Allow her the freedom to bond again with her husband by leaving her home for her. Accept the offer of your brother who thinks leaving town entirely would help heal the wound you have created between you and your mother as well as restore peace in the home. Not that you are guilty of intentionally going out of your way to destroy your parents’ marriage, but you are unintentionally constituting a major problem between your parents. 

 He may be sick, but he is still the husband of this woman. She craves for the company of her husband, the memory of a time before you and actualisation of the dream they had of this moment when they would be alone, when all the children would be away from home.

The only way you can appreciate your mother’s feelings is to try to put yourself in her position, try projecting into the future, imagine yourself in your mother’s shoes and your daughter in your place. How would you feel if your daughter plays the role you are now playing in your mother’s life? Honestly, you will feel the same emotions your mother is feeling now.

It is for this reason you must not fight your mother or feel bad about her attitude towards you. Continue to give her every respect she deserves as your mother. 

Far from being dejected by your exit from his house, your father would welcome it, because not only would you be giving him the chance to feel like a man to his woman again, but also that you are free to pursue your own dreams as a young woman. 
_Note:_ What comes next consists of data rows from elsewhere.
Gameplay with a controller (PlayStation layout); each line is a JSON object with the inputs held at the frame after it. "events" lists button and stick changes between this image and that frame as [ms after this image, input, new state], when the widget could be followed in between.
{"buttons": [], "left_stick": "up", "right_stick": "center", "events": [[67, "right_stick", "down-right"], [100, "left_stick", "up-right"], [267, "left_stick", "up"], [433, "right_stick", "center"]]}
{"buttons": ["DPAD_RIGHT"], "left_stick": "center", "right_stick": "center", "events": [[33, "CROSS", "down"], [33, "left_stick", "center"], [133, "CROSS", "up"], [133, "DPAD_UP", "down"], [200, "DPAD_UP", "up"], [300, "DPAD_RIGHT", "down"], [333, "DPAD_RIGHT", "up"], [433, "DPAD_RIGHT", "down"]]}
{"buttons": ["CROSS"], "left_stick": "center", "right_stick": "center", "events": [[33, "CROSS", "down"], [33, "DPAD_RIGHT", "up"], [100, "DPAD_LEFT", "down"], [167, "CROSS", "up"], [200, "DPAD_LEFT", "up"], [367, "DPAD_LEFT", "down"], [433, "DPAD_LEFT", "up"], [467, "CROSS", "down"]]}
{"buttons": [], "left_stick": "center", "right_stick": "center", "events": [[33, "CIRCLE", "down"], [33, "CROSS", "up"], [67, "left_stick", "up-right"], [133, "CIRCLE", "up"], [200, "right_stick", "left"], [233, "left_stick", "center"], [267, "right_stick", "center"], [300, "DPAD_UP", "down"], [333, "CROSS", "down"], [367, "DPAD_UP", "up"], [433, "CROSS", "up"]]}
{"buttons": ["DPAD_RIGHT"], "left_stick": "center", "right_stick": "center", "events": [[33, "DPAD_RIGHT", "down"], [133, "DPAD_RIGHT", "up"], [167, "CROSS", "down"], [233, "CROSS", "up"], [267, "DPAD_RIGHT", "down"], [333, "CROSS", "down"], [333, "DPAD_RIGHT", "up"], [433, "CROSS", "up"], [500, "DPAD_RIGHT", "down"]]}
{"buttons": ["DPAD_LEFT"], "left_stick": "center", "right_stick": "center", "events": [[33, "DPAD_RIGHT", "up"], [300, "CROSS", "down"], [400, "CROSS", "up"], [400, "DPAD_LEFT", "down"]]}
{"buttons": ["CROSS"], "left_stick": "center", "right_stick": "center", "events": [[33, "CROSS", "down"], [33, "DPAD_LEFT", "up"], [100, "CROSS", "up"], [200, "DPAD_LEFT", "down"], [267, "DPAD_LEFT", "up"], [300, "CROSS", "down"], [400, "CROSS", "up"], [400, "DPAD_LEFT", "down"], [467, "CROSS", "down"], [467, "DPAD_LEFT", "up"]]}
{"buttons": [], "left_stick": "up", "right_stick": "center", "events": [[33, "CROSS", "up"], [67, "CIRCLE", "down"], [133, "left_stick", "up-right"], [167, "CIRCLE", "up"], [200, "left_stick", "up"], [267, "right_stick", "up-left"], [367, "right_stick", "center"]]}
He is encouraging you to go, because your place isn’t by his side, but by the side of a young man who loves and cherishes you. Irrespective of where you are, your father knows you love him and wants him to be happy. You can always talk to him on the phone as often as you like. I am sure he wouldn’t want you to suffer needlessly on his account. 

Not only would you make your father happier by beginning a new life altogether, but would be saving yourself from the incessant embarrassment your mother is subjecting you and your visitors to. 

At 29, you need peace not to make the wrong decision. Staying under your mother’s roof would only succeed in pressurising you into taking on the wrong kind of man, a decision you may not be able to endure for long.  

Even if you don’t feel like having a complete change, move out of your parents’ home. It is imperative you do it while praying to God to give you a permanent smile in your life.

Good luck. 


1 comment:

  1. I agree completely with the counsel from Auntie Agatha. Dear Yvonne, your father and Agatha and your heart are right. You are lucky the old man is a good man who really loves you. Be assured that your father will be okay to the extent that is possible for him under circumstance. You are the number one issue here.